> **Required work**
Look through the data for the string "điểm". Copy every line where it is found.

--- Data for review Enclosed Below ---

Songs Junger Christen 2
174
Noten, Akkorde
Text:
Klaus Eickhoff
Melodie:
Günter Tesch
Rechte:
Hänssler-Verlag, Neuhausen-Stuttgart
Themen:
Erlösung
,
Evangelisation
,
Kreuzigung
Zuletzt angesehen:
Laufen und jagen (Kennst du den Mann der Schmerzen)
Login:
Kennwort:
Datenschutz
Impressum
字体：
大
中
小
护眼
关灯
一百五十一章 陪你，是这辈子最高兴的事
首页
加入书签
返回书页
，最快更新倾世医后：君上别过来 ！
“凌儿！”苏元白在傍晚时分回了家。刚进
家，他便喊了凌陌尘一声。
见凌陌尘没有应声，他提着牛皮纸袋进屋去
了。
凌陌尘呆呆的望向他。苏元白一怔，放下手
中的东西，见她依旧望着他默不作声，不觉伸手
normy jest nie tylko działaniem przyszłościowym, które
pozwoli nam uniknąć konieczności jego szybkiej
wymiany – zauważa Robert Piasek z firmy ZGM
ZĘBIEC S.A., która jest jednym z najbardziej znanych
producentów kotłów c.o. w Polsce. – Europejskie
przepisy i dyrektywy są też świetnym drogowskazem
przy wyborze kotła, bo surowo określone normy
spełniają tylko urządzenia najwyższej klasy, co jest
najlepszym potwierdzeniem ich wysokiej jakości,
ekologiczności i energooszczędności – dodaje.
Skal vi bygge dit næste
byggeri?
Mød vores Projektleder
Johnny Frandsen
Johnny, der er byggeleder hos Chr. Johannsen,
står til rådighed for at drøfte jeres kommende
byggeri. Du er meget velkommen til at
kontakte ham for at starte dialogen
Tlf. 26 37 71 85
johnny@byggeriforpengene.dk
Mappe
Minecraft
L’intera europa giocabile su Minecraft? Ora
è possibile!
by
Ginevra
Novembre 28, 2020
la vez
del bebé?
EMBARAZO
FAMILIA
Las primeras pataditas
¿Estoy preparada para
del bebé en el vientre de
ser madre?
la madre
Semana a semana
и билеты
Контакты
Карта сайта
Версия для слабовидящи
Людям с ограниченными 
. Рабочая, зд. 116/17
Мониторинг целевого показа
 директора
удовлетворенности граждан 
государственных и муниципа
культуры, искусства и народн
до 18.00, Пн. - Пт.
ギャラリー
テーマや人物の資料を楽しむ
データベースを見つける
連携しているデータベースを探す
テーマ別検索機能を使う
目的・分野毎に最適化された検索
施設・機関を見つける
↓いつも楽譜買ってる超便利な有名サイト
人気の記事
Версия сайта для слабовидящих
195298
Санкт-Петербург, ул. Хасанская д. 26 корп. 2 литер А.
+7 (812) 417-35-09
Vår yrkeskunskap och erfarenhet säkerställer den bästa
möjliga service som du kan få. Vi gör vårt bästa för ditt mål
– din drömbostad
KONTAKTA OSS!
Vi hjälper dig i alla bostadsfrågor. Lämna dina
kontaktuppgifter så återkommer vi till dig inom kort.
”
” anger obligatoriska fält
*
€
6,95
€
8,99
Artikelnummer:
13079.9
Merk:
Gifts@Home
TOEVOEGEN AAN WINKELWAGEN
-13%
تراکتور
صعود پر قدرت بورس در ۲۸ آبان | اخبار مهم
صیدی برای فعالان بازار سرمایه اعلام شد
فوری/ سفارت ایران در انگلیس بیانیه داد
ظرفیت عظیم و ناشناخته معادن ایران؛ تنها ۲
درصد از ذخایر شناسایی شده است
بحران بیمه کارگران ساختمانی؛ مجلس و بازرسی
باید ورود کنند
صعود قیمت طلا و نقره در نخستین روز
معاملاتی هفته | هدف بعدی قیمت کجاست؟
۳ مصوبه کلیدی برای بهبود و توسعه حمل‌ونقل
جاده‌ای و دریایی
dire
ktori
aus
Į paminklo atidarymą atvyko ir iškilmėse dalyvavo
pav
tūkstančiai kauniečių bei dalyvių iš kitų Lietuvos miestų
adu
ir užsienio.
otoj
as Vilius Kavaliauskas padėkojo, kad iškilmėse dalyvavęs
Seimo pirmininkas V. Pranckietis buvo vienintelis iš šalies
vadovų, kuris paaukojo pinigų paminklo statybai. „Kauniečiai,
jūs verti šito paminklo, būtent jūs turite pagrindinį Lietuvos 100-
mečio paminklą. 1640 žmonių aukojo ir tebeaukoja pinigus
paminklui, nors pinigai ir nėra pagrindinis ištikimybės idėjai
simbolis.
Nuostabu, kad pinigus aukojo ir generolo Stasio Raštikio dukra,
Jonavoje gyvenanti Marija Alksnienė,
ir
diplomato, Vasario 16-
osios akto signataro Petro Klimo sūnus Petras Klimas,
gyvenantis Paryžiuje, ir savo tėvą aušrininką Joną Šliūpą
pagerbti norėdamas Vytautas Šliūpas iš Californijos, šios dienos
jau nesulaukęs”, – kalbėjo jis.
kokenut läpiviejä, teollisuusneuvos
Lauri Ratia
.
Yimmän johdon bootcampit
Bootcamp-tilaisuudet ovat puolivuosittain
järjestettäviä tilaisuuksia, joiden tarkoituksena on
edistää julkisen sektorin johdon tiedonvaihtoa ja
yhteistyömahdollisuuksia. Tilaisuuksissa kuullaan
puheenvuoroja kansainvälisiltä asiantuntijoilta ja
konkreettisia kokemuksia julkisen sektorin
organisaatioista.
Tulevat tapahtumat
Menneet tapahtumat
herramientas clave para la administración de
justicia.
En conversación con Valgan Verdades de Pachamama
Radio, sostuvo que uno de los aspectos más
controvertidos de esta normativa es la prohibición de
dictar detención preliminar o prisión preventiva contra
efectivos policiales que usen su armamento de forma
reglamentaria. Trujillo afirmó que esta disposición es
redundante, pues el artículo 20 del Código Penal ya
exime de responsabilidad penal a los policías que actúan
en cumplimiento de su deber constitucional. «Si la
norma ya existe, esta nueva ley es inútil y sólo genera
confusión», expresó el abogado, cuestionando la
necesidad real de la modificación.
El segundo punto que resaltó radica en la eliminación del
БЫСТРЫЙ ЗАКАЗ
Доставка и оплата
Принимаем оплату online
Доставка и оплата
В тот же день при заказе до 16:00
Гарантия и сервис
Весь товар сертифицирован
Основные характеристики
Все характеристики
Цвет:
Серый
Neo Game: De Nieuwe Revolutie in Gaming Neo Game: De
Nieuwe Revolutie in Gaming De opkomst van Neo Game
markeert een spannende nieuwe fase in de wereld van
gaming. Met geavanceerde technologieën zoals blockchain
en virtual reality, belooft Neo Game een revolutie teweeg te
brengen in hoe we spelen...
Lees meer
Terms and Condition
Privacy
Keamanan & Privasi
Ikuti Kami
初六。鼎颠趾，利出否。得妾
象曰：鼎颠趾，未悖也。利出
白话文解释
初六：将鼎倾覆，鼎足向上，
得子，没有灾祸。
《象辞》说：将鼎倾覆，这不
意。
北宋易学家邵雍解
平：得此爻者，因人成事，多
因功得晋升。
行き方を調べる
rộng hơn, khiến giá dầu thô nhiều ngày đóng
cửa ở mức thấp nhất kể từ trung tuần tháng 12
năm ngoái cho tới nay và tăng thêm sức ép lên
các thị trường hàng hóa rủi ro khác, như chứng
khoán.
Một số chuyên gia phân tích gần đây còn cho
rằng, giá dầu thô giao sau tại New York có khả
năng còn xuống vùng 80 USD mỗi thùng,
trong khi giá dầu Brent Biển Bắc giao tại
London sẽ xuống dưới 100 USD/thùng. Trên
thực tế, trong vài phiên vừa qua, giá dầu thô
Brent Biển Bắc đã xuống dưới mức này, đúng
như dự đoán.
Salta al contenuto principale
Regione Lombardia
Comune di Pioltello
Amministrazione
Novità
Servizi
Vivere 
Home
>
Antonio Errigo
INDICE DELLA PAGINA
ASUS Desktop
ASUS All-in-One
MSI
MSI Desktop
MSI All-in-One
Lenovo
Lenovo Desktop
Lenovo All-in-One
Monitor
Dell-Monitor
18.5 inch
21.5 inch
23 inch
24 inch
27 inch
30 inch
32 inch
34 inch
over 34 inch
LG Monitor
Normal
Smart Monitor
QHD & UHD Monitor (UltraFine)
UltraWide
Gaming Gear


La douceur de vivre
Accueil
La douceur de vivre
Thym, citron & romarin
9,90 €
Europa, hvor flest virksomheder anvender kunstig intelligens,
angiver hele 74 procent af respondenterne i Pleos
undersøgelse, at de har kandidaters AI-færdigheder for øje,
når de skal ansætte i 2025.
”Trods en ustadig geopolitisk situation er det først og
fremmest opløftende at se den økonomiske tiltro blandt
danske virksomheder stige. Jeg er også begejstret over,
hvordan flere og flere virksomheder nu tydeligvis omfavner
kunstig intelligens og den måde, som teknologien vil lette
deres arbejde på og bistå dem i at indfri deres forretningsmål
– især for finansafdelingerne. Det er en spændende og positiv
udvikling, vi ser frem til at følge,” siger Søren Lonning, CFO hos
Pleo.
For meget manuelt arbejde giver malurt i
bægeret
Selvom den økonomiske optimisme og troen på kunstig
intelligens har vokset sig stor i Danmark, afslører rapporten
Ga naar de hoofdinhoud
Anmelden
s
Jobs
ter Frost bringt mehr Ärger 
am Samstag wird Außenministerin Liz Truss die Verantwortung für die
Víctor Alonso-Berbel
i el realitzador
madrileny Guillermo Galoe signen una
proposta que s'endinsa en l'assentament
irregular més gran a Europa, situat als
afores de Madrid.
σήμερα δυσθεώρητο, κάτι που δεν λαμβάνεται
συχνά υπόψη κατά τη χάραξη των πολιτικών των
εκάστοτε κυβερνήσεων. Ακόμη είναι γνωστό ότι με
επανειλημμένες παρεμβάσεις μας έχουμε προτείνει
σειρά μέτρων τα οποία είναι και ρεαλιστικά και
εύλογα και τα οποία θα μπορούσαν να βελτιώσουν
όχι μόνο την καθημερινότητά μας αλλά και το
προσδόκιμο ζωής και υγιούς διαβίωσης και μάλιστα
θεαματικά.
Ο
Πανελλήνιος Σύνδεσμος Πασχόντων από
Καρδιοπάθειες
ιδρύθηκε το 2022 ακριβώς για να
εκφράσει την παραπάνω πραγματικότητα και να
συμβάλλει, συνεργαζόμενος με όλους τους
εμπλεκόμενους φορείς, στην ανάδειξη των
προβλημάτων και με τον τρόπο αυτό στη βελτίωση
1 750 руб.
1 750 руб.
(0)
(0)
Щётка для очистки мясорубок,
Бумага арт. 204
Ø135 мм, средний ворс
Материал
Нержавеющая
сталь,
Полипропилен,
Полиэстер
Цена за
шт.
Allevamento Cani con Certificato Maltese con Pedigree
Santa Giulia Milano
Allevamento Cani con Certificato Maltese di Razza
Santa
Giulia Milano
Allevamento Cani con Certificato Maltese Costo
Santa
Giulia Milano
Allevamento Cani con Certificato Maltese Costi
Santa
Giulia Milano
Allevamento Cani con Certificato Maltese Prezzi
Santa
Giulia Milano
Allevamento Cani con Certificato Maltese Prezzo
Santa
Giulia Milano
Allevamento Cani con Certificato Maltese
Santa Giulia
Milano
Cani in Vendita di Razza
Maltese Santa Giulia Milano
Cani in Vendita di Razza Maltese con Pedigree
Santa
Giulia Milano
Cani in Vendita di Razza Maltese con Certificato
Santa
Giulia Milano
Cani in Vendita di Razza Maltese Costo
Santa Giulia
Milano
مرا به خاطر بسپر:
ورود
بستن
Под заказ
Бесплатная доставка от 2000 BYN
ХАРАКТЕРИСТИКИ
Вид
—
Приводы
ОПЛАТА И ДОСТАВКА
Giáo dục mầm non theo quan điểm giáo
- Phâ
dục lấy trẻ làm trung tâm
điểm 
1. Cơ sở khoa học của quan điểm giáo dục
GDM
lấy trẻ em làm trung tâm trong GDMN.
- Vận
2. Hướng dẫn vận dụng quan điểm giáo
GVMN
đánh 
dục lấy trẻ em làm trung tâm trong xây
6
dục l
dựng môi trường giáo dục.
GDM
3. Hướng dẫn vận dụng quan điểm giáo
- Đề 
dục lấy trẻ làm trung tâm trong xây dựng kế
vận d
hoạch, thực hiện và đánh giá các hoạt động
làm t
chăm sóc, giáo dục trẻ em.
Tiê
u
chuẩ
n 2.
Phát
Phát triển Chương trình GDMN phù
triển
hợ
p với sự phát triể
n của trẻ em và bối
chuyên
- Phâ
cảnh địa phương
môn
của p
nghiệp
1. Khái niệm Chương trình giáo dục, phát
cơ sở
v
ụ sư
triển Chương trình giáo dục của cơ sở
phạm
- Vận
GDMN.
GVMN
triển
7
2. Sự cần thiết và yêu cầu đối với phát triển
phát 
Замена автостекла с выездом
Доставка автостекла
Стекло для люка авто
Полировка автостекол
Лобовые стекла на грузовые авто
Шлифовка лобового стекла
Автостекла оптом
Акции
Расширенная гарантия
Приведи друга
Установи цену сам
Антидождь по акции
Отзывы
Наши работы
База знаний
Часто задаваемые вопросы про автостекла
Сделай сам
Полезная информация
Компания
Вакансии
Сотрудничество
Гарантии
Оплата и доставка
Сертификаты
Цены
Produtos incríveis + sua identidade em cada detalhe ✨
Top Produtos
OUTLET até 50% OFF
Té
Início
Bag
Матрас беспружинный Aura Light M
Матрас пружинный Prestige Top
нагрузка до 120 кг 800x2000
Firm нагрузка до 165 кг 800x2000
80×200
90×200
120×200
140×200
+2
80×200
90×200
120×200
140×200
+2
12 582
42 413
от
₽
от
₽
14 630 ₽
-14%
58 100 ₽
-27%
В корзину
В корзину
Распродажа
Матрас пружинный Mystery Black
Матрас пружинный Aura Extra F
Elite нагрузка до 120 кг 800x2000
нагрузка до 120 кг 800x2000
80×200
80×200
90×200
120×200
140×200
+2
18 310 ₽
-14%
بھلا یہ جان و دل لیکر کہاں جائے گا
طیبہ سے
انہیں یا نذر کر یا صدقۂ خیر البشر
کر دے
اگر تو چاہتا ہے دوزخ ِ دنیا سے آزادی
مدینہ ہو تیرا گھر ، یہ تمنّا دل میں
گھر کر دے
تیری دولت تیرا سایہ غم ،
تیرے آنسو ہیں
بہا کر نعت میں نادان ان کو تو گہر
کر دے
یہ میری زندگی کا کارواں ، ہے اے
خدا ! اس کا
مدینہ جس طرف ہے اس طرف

--- End of Enclosed Data for review ---

> **Result of this exercise**
Giáo dục mầm non theo quan điểm giáo
điểm 
1. Cơ sở khoa học của quan điểm giáo dục
2. Hướng dẫn vận dụng quan điểm giáo
3. Hướng dẫn vận dụng quan điểm giáo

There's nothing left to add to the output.